The task: Reproduce the Gulf flights article between "That rhythm broke" and "to short-notice changes.", inclusive, word for word.

Middle East conflict curbs flights via Gulf hubs
Dubai International Airport has become the world’s largest international gateway. Dubai Airports reported more than 92 million passengers in 2024, ahead of London Heathrow on just under 83 million. Add Abu Dhabi and Doha and the two peers handled a further 87 million travellers, with the three hubs routinely hosting more than 3,000 flights a day between Emirates, Etihad and Qatar Airways.
That rhythm broke in late February 2026 as strikes on Iran triggered widespread airspace closures. Aircraft turned back mid-journey, wide-bodies sat on stands, and tens of thousands of transit passengers were stuck in terminals and hotels across the UAE and Qatar, according to BBC reporting. Regular flying has resumed, but schedules remain thinner and prone to short-notice changes.
Emirates and Etihad moved first with limited services to repatriate travellers, followed by Qatar Airways. Several governments, including the UK, chartered aircraft to help citizens depart, the BBC reported. Data firm Cirium estimates more than 30,000 services to the wider Middle East have been cancelled since the conflict began, underscoring how fragile the restart remains.

Provided records:
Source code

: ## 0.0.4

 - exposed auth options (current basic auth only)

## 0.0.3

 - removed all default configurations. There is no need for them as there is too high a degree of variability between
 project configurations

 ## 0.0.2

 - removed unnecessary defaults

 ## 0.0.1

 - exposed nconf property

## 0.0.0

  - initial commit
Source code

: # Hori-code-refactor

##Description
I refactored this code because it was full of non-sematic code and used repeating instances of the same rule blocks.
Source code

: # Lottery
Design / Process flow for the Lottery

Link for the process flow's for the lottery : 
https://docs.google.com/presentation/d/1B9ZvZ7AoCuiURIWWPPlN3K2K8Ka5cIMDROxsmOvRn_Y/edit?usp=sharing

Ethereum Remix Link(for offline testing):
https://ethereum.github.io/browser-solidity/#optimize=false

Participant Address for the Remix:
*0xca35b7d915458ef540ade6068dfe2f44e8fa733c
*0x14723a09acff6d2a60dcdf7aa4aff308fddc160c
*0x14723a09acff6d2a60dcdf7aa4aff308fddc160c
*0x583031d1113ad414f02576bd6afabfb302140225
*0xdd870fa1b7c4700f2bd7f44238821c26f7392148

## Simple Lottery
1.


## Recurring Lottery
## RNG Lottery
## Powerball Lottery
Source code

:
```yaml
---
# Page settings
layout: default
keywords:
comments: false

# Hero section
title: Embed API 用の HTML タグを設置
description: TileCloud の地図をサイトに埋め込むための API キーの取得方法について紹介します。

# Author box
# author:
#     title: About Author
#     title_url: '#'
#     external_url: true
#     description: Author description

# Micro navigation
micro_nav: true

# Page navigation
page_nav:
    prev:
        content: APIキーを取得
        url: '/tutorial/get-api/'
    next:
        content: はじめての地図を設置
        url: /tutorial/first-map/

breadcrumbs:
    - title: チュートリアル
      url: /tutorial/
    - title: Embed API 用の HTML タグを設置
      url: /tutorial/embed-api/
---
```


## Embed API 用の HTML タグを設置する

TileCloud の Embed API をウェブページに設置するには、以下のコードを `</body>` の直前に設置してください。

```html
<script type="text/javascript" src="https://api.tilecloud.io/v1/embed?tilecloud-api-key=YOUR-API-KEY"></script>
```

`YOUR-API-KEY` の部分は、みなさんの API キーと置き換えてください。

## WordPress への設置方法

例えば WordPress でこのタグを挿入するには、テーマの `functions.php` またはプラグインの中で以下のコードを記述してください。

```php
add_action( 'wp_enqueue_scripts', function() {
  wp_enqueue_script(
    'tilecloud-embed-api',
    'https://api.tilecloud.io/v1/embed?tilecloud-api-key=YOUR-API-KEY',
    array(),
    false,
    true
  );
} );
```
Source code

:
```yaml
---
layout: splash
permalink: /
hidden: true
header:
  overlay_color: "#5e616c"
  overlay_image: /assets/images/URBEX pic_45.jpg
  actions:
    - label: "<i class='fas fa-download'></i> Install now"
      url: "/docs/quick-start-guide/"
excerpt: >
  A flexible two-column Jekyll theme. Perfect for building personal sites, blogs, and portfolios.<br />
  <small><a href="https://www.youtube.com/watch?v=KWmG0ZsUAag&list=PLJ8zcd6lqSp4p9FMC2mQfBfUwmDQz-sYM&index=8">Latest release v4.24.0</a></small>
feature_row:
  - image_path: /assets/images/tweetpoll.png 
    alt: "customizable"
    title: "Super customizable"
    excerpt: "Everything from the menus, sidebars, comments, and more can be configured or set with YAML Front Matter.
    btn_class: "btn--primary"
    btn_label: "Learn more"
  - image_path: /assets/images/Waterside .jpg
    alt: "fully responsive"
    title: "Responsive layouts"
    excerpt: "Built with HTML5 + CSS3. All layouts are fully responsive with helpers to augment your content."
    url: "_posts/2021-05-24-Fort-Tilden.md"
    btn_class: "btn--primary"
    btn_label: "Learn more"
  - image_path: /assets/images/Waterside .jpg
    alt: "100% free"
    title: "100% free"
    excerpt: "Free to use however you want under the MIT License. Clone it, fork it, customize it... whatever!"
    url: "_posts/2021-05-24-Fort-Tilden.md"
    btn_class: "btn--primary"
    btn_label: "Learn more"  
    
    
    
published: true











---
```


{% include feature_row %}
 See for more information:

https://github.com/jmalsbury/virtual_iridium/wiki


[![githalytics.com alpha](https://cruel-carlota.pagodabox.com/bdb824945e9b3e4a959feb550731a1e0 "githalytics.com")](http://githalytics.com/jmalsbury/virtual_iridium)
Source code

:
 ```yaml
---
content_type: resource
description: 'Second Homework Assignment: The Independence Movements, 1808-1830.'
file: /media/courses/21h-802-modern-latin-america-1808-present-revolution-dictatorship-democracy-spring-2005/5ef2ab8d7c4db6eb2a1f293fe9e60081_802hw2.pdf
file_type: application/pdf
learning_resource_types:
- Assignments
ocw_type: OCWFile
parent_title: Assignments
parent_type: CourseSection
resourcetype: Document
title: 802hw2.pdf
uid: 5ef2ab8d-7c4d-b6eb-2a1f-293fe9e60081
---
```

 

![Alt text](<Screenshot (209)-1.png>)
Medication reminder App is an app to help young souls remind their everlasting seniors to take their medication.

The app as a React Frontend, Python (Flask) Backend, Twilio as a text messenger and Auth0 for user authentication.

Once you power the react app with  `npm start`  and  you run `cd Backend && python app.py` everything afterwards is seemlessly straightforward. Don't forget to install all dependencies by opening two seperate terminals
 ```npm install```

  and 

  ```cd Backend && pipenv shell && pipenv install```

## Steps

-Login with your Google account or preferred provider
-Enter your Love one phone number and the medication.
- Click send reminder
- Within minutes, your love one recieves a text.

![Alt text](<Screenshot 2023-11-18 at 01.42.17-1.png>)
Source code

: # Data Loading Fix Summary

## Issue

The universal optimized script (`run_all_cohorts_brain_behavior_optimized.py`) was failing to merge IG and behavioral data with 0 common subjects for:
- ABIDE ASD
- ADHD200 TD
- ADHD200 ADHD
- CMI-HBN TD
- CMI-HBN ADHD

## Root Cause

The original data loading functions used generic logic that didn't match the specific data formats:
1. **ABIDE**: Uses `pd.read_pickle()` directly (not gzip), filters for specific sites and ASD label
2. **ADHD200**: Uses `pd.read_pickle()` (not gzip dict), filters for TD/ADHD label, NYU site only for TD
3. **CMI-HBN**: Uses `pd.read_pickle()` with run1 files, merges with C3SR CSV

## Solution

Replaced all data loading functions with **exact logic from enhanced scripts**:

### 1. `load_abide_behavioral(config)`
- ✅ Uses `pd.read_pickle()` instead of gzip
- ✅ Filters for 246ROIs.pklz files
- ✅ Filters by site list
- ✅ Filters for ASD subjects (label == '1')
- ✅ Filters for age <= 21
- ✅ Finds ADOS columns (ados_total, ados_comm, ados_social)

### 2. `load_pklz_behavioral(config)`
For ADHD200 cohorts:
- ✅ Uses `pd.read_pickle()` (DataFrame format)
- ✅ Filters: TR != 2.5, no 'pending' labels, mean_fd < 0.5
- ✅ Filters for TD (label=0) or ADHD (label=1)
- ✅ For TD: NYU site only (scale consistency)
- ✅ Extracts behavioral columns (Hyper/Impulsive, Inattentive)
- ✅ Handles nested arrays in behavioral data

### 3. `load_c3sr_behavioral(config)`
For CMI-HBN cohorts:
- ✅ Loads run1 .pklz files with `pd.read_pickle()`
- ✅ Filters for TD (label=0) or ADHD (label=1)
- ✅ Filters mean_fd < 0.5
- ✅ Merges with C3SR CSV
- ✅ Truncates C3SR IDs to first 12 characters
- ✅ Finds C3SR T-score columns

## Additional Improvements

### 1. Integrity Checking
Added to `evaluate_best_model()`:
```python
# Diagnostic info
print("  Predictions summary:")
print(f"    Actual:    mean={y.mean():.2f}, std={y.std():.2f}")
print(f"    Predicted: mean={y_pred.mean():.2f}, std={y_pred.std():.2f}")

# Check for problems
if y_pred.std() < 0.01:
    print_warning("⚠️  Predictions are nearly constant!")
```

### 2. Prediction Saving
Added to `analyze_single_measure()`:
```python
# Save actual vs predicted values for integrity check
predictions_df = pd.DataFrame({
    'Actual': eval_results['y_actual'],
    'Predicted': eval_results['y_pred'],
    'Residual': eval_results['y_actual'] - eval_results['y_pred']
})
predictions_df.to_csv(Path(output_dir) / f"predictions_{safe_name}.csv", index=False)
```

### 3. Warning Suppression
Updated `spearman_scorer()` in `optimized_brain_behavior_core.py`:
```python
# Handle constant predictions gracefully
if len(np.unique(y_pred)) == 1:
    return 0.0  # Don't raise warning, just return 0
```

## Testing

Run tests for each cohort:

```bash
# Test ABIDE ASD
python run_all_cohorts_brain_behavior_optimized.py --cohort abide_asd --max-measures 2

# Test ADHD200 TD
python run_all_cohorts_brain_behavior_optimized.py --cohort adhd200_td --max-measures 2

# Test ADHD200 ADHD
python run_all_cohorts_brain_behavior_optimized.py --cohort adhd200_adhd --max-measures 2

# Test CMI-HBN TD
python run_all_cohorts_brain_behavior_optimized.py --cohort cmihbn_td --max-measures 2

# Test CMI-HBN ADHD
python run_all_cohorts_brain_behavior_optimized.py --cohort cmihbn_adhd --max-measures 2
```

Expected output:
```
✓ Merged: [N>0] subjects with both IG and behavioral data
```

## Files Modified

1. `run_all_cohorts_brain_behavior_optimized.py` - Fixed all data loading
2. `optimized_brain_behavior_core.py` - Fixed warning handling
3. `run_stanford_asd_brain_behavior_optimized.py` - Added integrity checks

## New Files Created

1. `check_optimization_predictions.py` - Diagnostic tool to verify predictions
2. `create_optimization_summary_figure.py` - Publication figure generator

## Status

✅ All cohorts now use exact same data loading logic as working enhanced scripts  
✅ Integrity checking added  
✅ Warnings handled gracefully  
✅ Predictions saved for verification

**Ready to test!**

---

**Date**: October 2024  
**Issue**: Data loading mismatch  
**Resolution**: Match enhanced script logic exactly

Task result:
That rhythm broke in late February 2026 as strikes on Iran triggered widespread airspace closures. Aircraft turned back mid-journey, wide-bodies sat on stands, and tens of thousands of transit passengers were stuck in terminals and hotels across the UAE and Qatar, according to BBC reporting. Regular flying has resumed, but schedules remain thinner and prone to short-notice changes.